Rencontre avec Dominique Imbert : fondateur de Pierres d’Histoire
Pierres d'Histoire est une nouvelle venue dans le monde des startups du patrimoine. Lancée en 2019, elle permet de réserver des séjours de rêve, en famille, entre amis ou entre collègues, dans des lieux de patrimoine, restaurés avec grand soin, dans le respects des domaines et de leur histoire.
Nous avons rencontré Dominique Imbert, fondateur de Pierres d'Histoire, qui nous a confié la genèse de son projet, la philosophie qui l'anime et ses perspectives d'évolution !
Pouvez-vous vous présenter ? Quel est votre parcours ?
Je m’appelle Dominique Imbert, j’ai 66 ans et je me qualifie de startupper sénior.
J’ai une très longue expérience de chef d’entreprise derrière moi, notamment dans les secteurs du retail, et de la distribution spécialisée : j’ai fondé et dirigé un certain nombre de réseaux de magasins.
C’est la raison managériale pour laquelle je m’intéresse à Pierres d’Histoire qui, à terme, va devenir une chaîne. C’est en tous cas ainsi que j’entrevois les choses. Ce n’est pas péjoratif ; nous sommes obligés d’avoir des raisonnements économiques et sur ce plan, Pierres d’Histoire se construit comme une marque avec des unités qui sont des propriétés plutôt que des boutiques.
D’où cette passion pour le patrimoine vient-elle ? Quel lieu vous a le plus marqué ?
Ma passion pour le patrimoine m’est venue plutôt sur le tard. J’ai toujours beaucoup aimé l’architecture mais je ne passais pas ma vie à visiter des cathédrales ou des châteaux.
Ce qui m’a toujours fasciné c’est le charme des endroits. Pour moi la qualité d’un édifice historique tient autant à sa qualité architecturale qu’à la qualité de son environnement, notamment paysagé, c’est un ensemble. Un ensemble ne compte que pour la qualité de son écrin.
J’ai toujours aimé l’histoire, l’architecture et le paysage et je me documente très régulièrement sur ces sujets mais j’ai vraiment pris la mesure de mon intérêt pour le patrimoine au cours de deux projets personnels.
D’abord, la restauration du dernier étage d’un immeuble parisien offrant des vues imprenables sur la capitale.
Ensuite, celle d’une maison de collection sur l’Île D’Yeu. Construite par un grand architecte, elle est complètement atypique. Je l’ai achetée en piteux état et je suis parvenu à la faire revivre.

_Données fournies_
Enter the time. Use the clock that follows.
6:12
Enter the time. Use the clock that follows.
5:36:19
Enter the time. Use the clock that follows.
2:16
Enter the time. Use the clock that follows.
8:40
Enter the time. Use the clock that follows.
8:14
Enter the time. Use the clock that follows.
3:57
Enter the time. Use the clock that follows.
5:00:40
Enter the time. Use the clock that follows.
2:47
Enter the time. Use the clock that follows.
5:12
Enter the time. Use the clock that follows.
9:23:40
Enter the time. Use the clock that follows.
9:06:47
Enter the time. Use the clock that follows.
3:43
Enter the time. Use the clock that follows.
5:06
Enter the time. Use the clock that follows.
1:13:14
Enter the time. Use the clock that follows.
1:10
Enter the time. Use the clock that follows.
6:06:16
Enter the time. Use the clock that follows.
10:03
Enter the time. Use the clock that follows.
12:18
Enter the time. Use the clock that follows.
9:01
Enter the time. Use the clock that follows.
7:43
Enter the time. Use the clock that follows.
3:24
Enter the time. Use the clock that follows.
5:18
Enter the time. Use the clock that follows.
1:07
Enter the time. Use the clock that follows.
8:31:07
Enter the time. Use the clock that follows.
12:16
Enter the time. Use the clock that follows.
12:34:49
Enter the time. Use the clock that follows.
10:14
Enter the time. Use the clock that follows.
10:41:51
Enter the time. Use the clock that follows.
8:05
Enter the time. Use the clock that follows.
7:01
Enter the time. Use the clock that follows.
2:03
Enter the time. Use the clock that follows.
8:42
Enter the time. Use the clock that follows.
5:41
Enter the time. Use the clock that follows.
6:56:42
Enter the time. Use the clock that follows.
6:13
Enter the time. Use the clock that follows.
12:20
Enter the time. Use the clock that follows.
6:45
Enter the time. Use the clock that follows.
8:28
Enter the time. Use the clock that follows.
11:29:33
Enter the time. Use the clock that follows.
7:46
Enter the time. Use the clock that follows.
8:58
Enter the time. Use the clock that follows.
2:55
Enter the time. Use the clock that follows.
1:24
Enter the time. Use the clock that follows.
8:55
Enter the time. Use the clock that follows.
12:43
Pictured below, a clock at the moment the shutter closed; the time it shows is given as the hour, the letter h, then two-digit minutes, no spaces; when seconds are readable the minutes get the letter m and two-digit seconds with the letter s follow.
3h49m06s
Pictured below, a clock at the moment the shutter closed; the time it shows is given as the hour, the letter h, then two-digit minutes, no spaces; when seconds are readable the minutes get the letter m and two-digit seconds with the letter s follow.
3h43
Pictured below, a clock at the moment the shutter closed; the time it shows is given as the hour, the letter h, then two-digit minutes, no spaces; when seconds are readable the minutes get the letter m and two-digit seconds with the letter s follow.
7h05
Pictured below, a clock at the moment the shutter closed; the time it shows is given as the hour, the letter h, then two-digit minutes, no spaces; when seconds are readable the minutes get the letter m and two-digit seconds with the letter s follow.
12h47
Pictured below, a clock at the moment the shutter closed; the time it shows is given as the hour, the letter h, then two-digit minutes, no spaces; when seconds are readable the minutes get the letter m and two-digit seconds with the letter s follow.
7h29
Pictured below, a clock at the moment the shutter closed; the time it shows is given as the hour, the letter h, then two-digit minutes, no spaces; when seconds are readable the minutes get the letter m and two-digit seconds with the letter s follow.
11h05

_Travail à faire_
Selon l'entretien avec le fondateur de Pierres d'Histoire, en quelle année cette startup a-t-elle été lancée ?

_Réponse attendue_
Pierres d'Histoire a été lancée en 2019.